■ DATA LISTING
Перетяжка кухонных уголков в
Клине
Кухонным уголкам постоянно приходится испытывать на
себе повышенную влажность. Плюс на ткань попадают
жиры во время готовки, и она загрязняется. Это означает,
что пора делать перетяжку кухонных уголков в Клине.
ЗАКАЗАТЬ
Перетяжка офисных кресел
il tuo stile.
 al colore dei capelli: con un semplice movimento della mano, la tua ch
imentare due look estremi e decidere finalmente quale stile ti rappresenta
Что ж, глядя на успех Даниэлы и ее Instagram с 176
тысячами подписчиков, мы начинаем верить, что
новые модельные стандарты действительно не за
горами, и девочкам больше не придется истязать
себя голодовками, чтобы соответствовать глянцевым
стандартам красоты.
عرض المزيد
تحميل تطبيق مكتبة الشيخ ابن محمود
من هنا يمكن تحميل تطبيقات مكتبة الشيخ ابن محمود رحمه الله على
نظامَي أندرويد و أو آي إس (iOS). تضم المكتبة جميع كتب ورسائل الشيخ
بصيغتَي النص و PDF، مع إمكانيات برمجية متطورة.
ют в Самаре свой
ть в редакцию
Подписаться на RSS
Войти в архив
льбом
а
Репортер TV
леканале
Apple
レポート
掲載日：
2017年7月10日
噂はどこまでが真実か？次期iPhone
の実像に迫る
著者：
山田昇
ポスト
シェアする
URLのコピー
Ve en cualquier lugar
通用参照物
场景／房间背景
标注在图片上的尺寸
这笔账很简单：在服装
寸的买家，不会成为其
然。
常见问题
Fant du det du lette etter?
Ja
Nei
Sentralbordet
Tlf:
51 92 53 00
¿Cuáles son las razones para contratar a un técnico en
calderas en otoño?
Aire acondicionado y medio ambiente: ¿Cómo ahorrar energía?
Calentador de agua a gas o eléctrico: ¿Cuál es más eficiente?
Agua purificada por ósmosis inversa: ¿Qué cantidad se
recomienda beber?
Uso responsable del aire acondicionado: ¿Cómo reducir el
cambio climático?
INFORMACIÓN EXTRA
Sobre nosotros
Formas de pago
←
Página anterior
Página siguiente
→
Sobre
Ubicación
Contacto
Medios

■ TASK PROMPT
Which lines in the entries contain the word "Cómo"? Pull out each of those lines, treating uppercase and lowercase as different.

■ SOLUTION FOR THIS EXERCISE
Aire acondicionado y medio ambiente: ¿Cómo ahorrar energía?
Uso responsable del aire acondicionado: ¿Cómo reducir el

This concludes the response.